(Dataset entries)
........
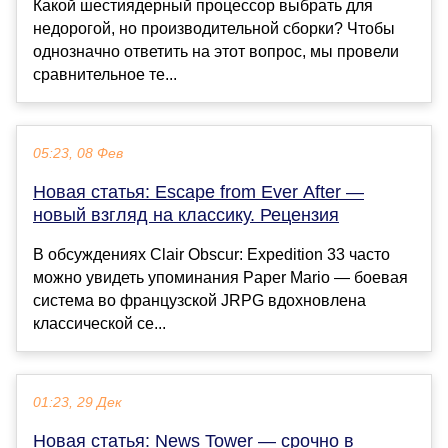
Какой шестиядерный процессор выбрать для
недорогой, но производительной сборки? Чтобы
однозначно ответить на этот вопрос, мы провели
сравнительное те...
05:23, 08 Фев
Новая статья: Escape from Ever After —
новый взгляд на классику. Рецензия
В обсуждениях Clair Obscur: Expedition 33 часто
можно увидеть упоминания Paper Mario — боевая
система во французской JRPG вдохновлена
классической се...
01:23, 29 Дек
Новая статья: News Tower — срочно в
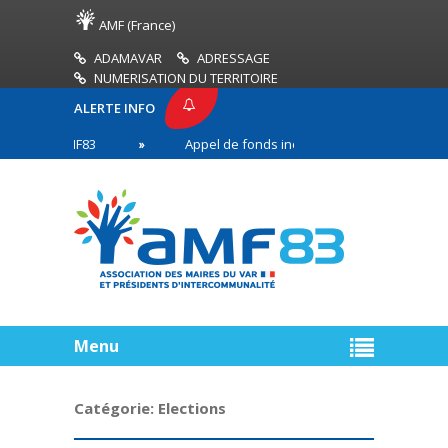
AMF (France)
ADAMAVAR
ADRESSAGE
NUMERISATION DU TERRITOIRE
ALERTE INFO
SE AMF83
Appel de fonds incendies de forêt
en première ligne
Menu
Catégorie:
Elections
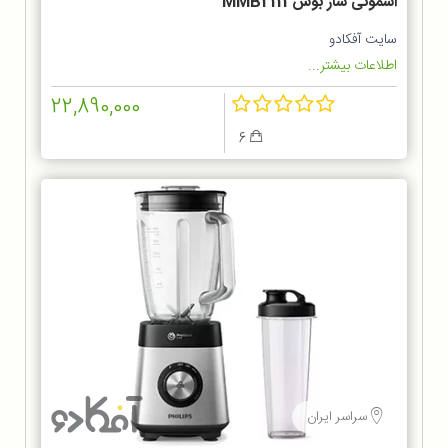
اسموتی ساز بوش MMB2111
سایت آفکادو
اطلاعات بیشتر...
22,890,000
6
سراسر ایران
........
→ **DESCRIPTION OF THE TASK**
Pull out every line of the records above that contains the string "Новая". Case counts, so skip lines where it appears only in different capitalization.

→ **YOUR RESPONSE**
Новая статья: Escape from Ever After —
Новая статья: News Tower — срочно в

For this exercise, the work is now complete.